A series of staggered brise-soleils protect the interior of the single-storey home from exposure to the sun.
Angular terraces extend out from each shaded area.
The following is from Judd Lysenko Marshall:
When a form is so familiar, we often look past it to focus on what might be in it, or on it, or perhaps we never notice it at all.
Sol LeWitt’s 1974 “Variations of Incomplete Open Cubes” is an exhaustive exploration of a single theme, yielding surprising and delightful results.
Similarly, this home explores simplicity of gesture, and the minutiae of geometric adjustment to uncover diverse and serendipitous forms.
The Smokey Town House investigates monumentality and permanence.
Nestled on the edge of remnant scrub, the almost geological form seems at once perched and embedded in the clay stratum.
The overscaled planar elements can be read as both monumental and ephemeral, an intense mass, yet exposed and eroded.

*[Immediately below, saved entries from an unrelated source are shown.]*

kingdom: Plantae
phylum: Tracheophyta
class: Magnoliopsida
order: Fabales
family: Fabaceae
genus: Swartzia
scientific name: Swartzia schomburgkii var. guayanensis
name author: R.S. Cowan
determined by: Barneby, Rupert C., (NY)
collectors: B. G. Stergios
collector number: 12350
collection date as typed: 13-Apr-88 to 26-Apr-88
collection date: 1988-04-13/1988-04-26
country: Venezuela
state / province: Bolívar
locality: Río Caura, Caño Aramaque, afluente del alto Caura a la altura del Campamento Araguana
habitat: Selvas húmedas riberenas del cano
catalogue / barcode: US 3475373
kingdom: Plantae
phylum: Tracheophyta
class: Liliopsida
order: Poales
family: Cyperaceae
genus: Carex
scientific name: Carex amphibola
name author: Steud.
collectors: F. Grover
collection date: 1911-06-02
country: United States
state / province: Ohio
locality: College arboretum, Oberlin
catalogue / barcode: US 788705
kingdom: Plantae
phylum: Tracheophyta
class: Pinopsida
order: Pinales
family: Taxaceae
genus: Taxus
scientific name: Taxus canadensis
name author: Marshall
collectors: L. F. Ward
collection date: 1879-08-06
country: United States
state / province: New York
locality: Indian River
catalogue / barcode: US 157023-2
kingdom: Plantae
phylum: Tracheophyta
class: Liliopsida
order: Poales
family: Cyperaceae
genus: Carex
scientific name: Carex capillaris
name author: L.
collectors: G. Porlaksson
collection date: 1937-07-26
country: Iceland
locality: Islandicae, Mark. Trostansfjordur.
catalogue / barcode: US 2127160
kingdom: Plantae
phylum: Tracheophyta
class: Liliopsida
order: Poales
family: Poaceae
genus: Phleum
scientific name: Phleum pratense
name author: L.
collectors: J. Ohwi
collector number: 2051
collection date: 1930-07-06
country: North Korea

The scheme’s twin axes overlap a single pitched roof to create a set of sheathed interiors.
From the outside, these are read as a carved mass that exploits the possibilities of the tactile material – the thick folded surface defining mass and void.
The resultant form is at once cavernous and expansive, lean and generous, tight and maxed out.
The interior is plainly open, but not open plan. Defined by two distinct parts severing the common from the private, the enfolding volume creates a changing spatial arrangement, through the capture and release of carefully framed views.
Crafted so as to avoid intense solar exposure, the dimension of shadow and light defines the occupation of this dwelling. This is architecture of surface and volume – a hard shell engorging a vivid and expressive belly.